In Robert Tracinski’s opinion, the thing “most important about the Garner case is how stupid the reason was for arresting this guy”:
[H]e was being busted for selling single, “loose” cigarettes in order to evade heavy taxes on tobacco products. Basically, he was arrested for doing something that, in a previous era, thousands of people would have been doing in New York on any given day: selling goods on the streets of the city without any particular permission. It’s a low-grade form of entrepreneurialism.
But not in the nanny-state New York of today. In a city where everything is taxed and regulated and you can’t put trans-fats in your food or buy a soda that’s too large, it makes perfect sense that they would harass a guy for selling cigarettes on the streets without permission. After all, they’re bad for people. Somebody might die.
The meat of his argument:
We should remember that whenever the police use force, there is the danger that they will kill someone, whether through malice, poor judgment, poor training, or sheer accident. From time to time, they’re going to shoot the wrong person or wrestle a guy to the ground without knowing that he has serious health problems and can’t survive this kind of rough handling. That is one good reason (among many) to make sure that police are only authorized to interfere with someone whose actions are a threat to the lives and property of others, and not just to enforce some dumb, petty regulation.
The contradiction of the left is that they want to inject government into every little aspect of our lives and mandate that the police confront us all the time over everything—and then they scream when some of those confrontations go wrong. In this way, they are not only hoping for a new series of contentious, racially charged killings.
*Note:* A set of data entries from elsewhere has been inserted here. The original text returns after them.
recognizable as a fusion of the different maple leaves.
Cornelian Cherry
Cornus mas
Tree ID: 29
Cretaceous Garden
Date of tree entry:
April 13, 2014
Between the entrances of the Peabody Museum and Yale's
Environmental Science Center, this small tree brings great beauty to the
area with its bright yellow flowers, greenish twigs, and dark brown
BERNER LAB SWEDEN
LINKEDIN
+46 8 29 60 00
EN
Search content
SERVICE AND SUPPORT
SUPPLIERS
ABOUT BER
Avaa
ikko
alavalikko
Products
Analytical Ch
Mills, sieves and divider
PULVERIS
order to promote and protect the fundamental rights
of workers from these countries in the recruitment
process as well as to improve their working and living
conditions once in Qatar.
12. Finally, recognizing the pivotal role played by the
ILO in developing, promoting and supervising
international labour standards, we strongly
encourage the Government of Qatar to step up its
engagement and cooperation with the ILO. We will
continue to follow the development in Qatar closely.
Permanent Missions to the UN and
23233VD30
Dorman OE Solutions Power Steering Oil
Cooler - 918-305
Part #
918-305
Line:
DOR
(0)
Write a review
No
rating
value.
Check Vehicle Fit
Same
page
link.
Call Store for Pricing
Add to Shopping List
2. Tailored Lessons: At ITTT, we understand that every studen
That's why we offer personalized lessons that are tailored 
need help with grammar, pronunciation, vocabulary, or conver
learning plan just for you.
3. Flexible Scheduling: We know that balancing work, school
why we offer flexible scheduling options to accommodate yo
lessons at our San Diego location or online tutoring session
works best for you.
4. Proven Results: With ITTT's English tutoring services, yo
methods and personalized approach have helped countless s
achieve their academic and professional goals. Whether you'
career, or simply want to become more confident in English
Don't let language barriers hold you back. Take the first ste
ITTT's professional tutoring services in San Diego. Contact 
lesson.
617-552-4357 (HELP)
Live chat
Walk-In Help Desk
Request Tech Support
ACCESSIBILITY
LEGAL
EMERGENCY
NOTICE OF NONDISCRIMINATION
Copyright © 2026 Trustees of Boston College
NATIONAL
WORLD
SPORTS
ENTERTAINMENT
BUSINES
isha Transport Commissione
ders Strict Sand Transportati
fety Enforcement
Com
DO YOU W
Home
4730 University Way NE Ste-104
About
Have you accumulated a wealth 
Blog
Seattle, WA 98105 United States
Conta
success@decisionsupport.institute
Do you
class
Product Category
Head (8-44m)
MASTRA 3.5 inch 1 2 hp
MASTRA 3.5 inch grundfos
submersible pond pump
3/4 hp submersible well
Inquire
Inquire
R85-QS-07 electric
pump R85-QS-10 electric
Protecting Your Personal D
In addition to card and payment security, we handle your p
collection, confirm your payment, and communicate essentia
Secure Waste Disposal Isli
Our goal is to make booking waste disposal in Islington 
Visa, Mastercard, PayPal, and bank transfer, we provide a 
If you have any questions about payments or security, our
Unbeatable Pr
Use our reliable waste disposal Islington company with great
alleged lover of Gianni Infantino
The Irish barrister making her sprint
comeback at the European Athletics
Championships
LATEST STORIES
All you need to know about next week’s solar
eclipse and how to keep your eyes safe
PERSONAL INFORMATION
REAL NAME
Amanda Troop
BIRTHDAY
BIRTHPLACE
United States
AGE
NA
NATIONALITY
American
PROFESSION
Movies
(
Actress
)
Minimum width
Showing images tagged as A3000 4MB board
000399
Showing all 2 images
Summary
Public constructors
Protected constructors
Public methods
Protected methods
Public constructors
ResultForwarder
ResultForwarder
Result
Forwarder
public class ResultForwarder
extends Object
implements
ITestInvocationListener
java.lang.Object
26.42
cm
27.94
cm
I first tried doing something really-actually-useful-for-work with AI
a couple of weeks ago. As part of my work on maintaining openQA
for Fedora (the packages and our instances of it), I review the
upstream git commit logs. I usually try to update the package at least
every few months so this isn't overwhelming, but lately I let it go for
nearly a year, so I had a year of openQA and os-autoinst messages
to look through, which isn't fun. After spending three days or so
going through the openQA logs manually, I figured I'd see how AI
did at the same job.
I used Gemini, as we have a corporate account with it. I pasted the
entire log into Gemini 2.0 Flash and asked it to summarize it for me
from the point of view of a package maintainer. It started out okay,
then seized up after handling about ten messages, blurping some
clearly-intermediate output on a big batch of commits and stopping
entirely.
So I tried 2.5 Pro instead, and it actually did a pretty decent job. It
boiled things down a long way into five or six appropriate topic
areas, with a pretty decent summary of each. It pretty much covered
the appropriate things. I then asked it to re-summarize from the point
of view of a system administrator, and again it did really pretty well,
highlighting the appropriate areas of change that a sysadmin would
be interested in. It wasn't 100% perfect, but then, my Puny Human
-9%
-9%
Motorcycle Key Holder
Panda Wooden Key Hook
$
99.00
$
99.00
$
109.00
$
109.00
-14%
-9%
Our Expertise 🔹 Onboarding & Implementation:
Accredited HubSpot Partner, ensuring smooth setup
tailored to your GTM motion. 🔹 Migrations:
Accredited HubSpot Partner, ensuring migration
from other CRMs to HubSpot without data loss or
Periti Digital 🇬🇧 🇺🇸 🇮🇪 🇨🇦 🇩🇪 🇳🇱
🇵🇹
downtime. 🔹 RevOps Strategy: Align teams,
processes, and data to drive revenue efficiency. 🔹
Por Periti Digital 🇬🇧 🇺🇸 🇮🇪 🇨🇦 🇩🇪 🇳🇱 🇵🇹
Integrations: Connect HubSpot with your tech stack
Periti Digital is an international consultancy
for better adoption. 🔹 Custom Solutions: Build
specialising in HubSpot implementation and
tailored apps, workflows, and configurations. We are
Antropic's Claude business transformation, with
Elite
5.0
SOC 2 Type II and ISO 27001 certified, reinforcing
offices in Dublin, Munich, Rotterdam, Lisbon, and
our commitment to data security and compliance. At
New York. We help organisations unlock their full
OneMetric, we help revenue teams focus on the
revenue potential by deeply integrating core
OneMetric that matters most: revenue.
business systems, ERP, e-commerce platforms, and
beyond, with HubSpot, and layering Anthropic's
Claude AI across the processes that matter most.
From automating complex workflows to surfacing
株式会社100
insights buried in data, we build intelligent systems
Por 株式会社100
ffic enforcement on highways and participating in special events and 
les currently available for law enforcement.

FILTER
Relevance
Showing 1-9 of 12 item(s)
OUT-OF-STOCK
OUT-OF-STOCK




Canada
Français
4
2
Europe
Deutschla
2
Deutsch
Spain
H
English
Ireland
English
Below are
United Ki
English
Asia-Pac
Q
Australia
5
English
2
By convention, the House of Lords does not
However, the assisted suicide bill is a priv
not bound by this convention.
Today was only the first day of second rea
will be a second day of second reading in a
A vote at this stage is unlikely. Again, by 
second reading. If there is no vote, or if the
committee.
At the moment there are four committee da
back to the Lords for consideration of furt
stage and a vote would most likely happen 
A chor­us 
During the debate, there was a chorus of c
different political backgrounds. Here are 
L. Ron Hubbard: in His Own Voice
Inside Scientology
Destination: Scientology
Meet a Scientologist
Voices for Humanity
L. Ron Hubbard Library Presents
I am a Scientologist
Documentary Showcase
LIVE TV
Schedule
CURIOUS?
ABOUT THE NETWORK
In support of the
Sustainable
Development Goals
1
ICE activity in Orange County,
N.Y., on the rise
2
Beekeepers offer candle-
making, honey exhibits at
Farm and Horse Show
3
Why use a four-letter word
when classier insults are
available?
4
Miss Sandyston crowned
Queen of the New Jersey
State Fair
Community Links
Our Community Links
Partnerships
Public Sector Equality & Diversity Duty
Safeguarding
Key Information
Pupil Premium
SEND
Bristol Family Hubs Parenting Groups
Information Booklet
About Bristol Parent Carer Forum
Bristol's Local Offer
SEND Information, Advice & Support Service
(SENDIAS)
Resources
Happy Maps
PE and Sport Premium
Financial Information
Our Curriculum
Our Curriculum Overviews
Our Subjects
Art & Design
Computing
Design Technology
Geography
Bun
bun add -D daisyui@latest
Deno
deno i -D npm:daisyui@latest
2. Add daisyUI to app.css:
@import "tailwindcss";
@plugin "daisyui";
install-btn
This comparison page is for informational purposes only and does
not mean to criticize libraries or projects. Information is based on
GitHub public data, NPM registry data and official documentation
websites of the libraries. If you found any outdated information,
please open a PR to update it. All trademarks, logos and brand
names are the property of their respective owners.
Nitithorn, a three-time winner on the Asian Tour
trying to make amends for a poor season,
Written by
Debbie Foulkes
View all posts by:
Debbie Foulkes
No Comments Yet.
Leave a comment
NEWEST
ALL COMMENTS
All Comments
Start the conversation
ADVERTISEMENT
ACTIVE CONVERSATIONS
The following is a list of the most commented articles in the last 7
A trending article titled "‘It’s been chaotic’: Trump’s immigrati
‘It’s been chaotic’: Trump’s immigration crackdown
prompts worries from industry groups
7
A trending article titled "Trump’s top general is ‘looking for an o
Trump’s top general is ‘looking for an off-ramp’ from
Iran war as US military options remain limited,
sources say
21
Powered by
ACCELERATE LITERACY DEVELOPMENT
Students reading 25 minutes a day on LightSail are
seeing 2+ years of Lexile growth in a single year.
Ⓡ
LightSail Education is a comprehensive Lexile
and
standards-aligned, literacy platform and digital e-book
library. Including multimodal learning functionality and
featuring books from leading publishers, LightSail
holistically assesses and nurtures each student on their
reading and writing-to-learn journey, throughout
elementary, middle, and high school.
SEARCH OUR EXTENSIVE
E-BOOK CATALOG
By extending the reach of government and the omnipresence of police power in our lives, they are creating the conditions that make those cases inevitable.
A. Barton Hinkle wants to lower taxes accordingly:
Thanks to New York’s laughably high cigarette taxes ($4.35 state plus another $1.60 in the city) and higher prices generally, a pack of smokes in New York City costs $14 or more. That creates a powerful incentive to smuggle smokes in from states such as Virginia, where you can buy a pack for a third of that price. Fill a Ford Econoline van with a few hundred cartons and you can make a nice five-figure profit in a weekend. Some people do.
The robust cigarette smuggling irritates officials in New York, because they miss out on a lot of tax revenue. The trade irritates officials in Virginia for the same reason, because smugglers buy wholesale to avoid the retail sales tax. There’s an easy fix for all of this: Cut New York’s cigarette taxes.
Vinik responds to such complaints:
Are cigarette taxes smart policy? There are benefits to the law—it reduces smoking and makes Americans healthier—and consequences to it—the costs of it fall disproportionately on the poor. There are also value judgments involved: libertarians will argue that the law is an undemocratic intrusion into the private lives of U.S. citizens. Liberals believe the health benefits of cigarette taxes outweigh any loss of freedom. That argument has been ongoing for years.
He finds that “Eric Garner is not dead because New York City imposes high cigarette taxes. He’s dead because a cop put him in a chokehold, in violation of NYPD rules, and held his head against ground.” But J.D. Tuccille sees the issue differently:
You want a society taxed and regulated toward your vision of perfection? It’s going to need enforcers. … Those enforcers aren’t an equal problem for everybody. They spare the people who pay them to look the other way. They give a pass to friends and relations. But they often take a dislike to individuals or whole groups that rub them the wrong way or cause them extra grief. Poor minorities, in particular, are always on the short end of the stick when it comes to dealing with cops. When they break petty laws, they don’t often turn enough profit to grease police palms enough to be left alone, they don’t have the political power to push back, and at least some of the enforcers have a hard-on for them anyway.
Government, at its core, is force. The more it does to shape the world around it, the more it needs enforcers to make sure officials’ wills are done. “The law is the law,” says New York City Mayor Bill de Blasio, but it’s creatures like him who make so much damned law.